Au sein du PSC, Charles-Ferdinand Nothomb continue à jouer les premiers rôles dans les années 1990. En 1995, il joue les trouble-fête alors que le président Gérard Deprez, à peine réélu, croit avoir trouvé un scénario pour relancer le parti en attirant la jeune génération. Désirant se retirer, il pousse la candidature d'une nouvelle venue, Joëlle Milquet, qui sera barrée in extremis par l'homme d'Habay. Pour la troisième fois, Charles-Ferdinand Nothomb s'oppose de manière indirecte à Gérard Deprez. Redevenu président du parti, Charles-Ferdinand Nothomb se lance dans un processus, vain, de renversement des socialistes en Région wallonne.

Gérard Deprez ira plus loin dans une tentative de rapprochement avec Louis Michel qui provoquera son exclusion du parti. Joëlle Milquet devient alors vice-présidente du PSC aux côtés d'un Charles-Ferdinand Nothomb en perte de crédit. Il laissera la place au duo Maystadt-Milquet en 1998.    Fin 2013, il appelait dans une interview au Vif à la nécessité d'un "renouveau intellectuel" au cdH, le changement de nom et d'image du parti n'ayant pas permis d'éroder son déclin. Lui-même se relançait dans des études de philosophie. M. Nothomb a continué à être consulté par le roi Albert II lors des crises institutionnelles.  
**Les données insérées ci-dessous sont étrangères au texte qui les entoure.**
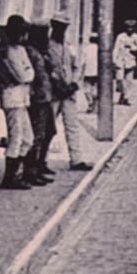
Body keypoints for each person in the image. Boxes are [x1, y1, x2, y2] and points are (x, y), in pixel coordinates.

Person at [0, 15, 36, 190]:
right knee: (16, 137)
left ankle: (16, 173)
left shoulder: (20, 49)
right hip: (12, 97)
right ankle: (9, 177)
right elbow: (24, 75)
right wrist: (27, 72)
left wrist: (27, 73)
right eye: (20, 32)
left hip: (23, 97)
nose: (23, 35)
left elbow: (28, 73)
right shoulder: (7, 50)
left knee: (28, 139)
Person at [47, 13, 90, 171]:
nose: (61, 29)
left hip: (69, 92)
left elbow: (77, 67)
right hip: (54, 92)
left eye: (64, 27)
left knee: (72, 126)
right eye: (58, 26)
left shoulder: (68, 46)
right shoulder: (47, 46)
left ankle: (76, 159)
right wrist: (58, 85)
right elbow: (48, 69)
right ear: (53, 25)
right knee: (48, 128)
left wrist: (74, 84)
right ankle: (42, 161)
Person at [25, 21, 57, 184]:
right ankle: (31, 171)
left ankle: (40, 165)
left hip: (46, 97)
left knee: (49, 131)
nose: (47, 37)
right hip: (36, 99)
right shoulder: (30, 51)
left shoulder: (41, 51)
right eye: (44, 34)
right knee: (36, 136)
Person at [111, 20, 137, 103]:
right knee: (119, 78)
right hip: (120, 59)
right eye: (128, 27)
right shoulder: (120, 36)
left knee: (129, 81)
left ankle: (126, 98)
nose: (130, 29)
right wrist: (114, 59)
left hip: (130, 60)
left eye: (132, 28)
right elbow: (116, 48)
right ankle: (124, 94)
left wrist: (132, 47)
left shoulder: (136, 37)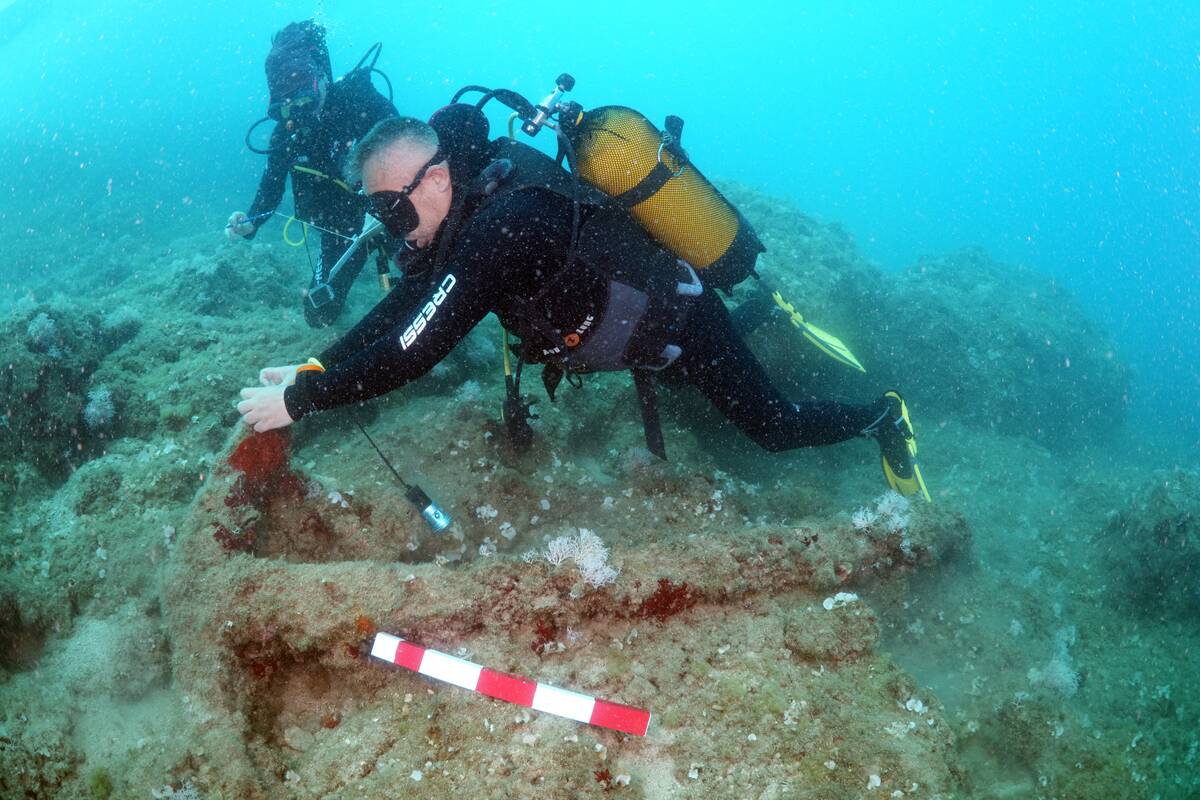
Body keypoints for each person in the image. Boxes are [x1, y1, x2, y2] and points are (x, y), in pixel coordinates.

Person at [236, 113, 930, 500]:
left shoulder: (499, 227)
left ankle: (880, 414)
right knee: (692, 383)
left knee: (772, 426)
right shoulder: (471, 206)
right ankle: (760, 321)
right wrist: (315, 363)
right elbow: (414, 299)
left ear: (439, 177)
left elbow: (415, 348)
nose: (390, 227)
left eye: (391, 208)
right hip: (634, 332)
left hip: (676, 320)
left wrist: (307, 402)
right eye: (378, 212)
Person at [226, 20, 398, 327]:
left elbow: (408, 151)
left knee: (436, 279)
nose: (299, 113)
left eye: (304, 98)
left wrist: (385, 208)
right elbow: (271, 187)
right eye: (287, 107)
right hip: (341, 229)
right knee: (319, 314)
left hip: (397, 216)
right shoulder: (286, 136)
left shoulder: (362, 100)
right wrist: (250, 223)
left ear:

Le défunt portait un nom prestigieux dans l'histoire du royaume, celui de Jean-Baptiste Nothomb, membre du Congrès national et l'un des premiers Premiers ministres du pays, de Patrick Nothomb, diplomate aux premières loges de la crise congolaise, ou encore d'Amélie Nohtomb, célèbre romancière lauréate du prix Renaudot en 2021.